When we run the example in the browser, it will show the first and last names. But now we have type checking.

To demonstrate, let’s change the last name from a string value to a number.

Example: src/App.vue
<template>
  <p>Hello {{ p.firstName }} {{ p.lastName }}</p>
</template>

<script lang="ts">
import { defineComponent } from "vue"

interface Person {
  firstName: string,
  lastName: string
}

export default defineComponent({
  data() {
    return {
      p: {
        firstName: 'John',
        lastName: 20

      } as Person
    }
  }
})
</script>

If we try to save the file, the compiler will raise the following error.

Output:
Conversion of type '{ firstName: string; lastName: number; }' to
type 'Person' may be a mistake because neither type sufficiently
overlaps with the other.

If this was intentional, convert the expression to 'unknown' first.
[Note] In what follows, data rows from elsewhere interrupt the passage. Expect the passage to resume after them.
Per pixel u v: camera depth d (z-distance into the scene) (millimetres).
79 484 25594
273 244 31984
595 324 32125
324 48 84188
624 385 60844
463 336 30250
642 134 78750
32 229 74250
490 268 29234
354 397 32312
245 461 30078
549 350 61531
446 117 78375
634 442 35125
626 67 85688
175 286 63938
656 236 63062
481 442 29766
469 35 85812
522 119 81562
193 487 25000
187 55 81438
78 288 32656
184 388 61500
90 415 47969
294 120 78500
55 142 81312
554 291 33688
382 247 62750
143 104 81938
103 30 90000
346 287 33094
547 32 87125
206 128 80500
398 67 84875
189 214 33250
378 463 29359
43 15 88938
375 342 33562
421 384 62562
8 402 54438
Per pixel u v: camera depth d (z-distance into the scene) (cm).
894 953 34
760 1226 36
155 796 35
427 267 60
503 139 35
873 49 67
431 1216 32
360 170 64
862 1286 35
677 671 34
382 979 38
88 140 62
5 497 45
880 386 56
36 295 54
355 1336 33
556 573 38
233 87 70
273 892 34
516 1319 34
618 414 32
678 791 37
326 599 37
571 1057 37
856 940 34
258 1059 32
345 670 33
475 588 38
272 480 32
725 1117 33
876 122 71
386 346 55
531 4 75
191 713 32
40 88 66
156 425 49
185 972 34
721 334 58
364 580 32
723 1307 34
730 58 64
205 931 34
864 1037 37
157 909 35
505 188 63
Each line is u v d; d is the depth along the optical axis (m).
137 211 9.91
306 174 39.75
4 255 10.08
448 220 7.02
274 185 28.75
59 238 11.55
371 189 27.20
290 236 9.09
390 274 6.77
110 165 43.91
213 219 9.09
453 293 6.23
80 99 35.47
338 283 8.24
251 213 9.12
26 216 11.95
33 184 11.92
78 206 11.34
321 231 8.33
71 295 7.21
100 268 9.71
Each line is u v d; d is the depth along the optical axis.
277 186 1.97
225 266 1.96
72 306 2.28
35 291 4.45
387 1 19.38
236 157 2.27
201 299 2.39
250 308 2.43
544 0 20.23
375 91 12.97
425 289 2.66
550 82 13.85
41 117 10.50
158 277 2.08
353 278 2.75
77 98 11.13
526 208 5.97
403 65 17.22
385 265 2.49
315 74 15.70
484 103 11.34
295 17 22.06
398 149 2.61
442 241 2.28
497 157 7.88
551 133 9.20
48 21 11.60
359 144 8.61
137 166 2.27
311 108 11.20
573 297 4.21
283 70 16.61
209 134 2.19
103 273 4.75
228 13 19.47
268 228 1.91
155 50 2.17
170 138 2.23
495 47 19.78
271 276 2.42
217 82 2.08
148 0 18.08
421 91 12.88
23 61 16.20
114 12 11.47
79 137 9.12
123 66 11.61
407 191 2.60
  Types of property 'lastName' are incompatible.
    Type 'number' is not comparable to type 'string'.

It works the same when the type is defined in an external file. All we need to do is import it to be able to cast to it.

To demonstrate, let’s create a new folder with a standard TypeScript file.

  • src/types/Person.ts

The project should look similar to the following.

Example: project
project-name/
├── src/
|   ├── types/
|   |   └── Person.ts
|   └── App.vue

The Person.ts file will contain the exported Person interface from the previous example.

Example: src/types/Person.ts
export default interface Person {
  firstName: string,
  lastName: string
}

We’ll import it into the root App component for the cast in the data option. We’ll also change the last name back to a string value.

Example: src/App.vue
<template>
  <p>Hello {{ p.firstName }} {{ p.lastName }}</p>
</template>

<script lang="ts">
import { defineComponent } from "vue"
// import type
import Person from '@/types/Person'

export default defineComponent({
  data() {
    return {
      p: {
        firstName: 'John',
        lastName: 'Doe'

      } as Person
    }
  }
})
</script>

When we run the example in the browser, everything works as expected.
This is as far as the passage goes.